Они говорили довольно долго. Люда опять спросила, что Татьяна Михайловна, и опять, не дожидаясь ответа, перешла на другое. Дмитрий Анатольевич думал о ней всё более изумленно. «Что скажет Таня?»
— Какое ужасное событие произошло в Петербурге! — сказал Ласточкин. — Этот взрыв с десятками ни в чем неповинных жертв! Какие времена!
На это Люда ничего не ответила. Дмитрий Анатольевич был совершенно надежный человек, но ей было тяжело говорить о Соколове.
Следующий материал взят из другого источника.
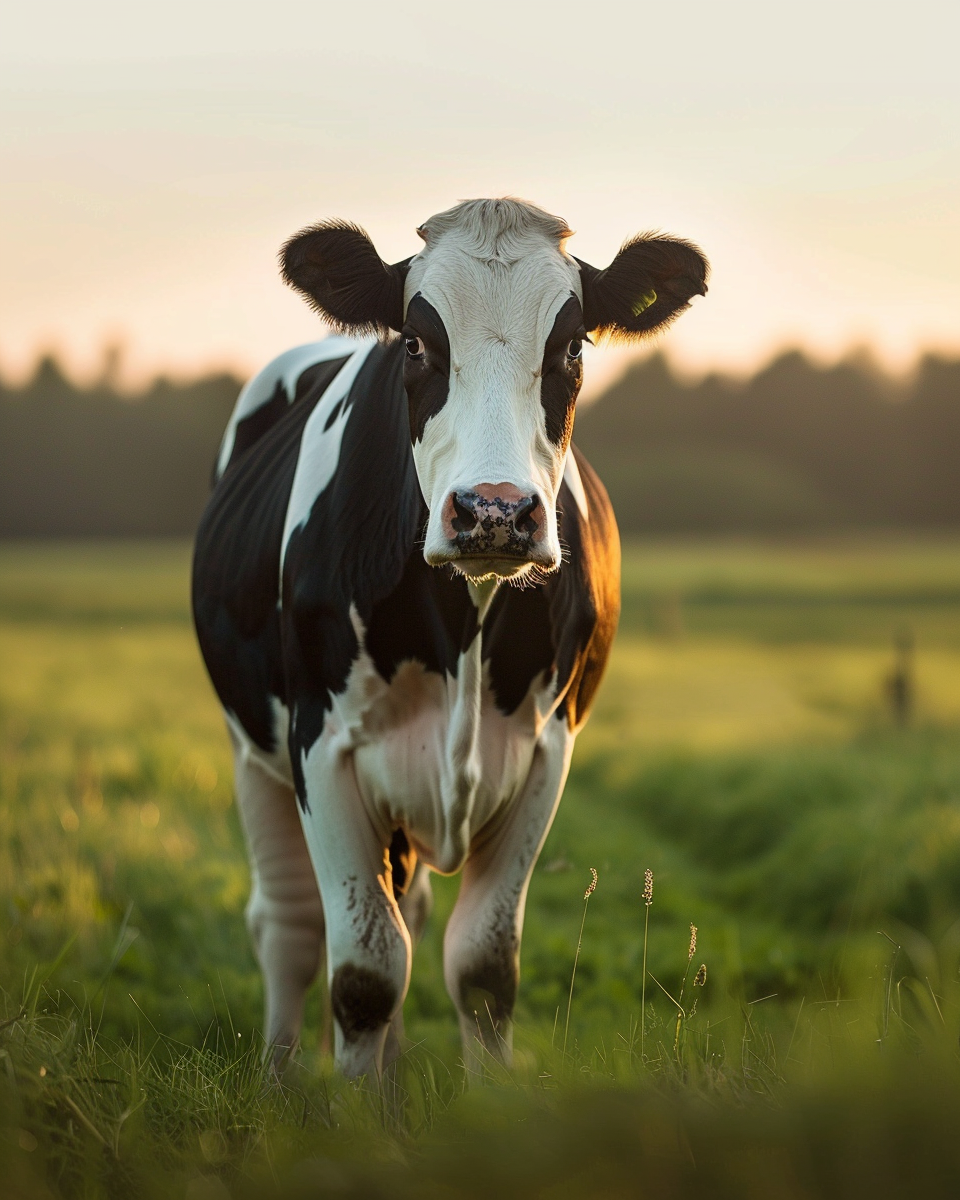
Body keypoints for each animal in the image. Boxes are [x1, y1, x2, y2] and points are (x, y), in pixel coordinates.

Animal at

Он снился ей вторую ночь. «Он ли взорвался или другие?» — спрашивала она себя.
Татьяна Михайловна также была поражена уходом «разбойника» и не только не обрадовалась (чего Ласточкин всё же немного опасался), но огорчилась. — «Тебе впрочем верно жаль было бы и Джека-„Потрошителя“, — весело говорил Дмитрий Анатольевич. — „Ее в самом деле очень жаль, очень!“
Через два дня он нашел для Люды место в одном из кооперативных учреждений, начавших распространяться в России. Жалование было достаточное для скромной жизни. Приняли ее хорошо. Люда была в восторге и сразу увлеклась работой.
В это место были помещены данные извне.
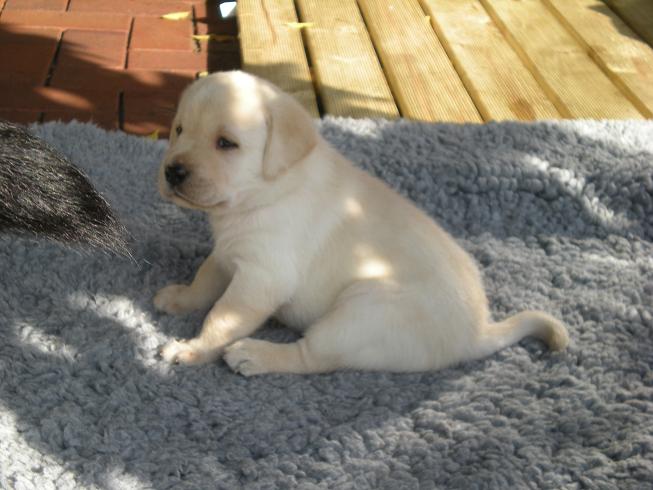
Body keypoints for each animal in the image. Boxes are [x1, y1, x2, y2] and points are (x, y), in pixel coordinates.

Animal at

Благополучно сошла и ее встреча с Татьяной Михайловной. Об интимных делах не говорили. Татьяна Михайловна отлично вела разговор, пока его еще нужно было «вести». Дмитрий Анатольевич поглядывал на нее с благодарностью. Кроме Рейхеля, у них не было близких родственников, поэтому не было и обычных споров между мужем и женой: «это
Разумеется, Ласточкины не предлагали ей жить у них, да она и не согласилась бы. Дмитрий Анатольевич советовал ей переехать в другую гостиницу получше. Она отказалась и от этого, всё как будто себя наказывая. Стала бывать у Татьяны Михайловны, впрочем не часто: ссылалась на работу.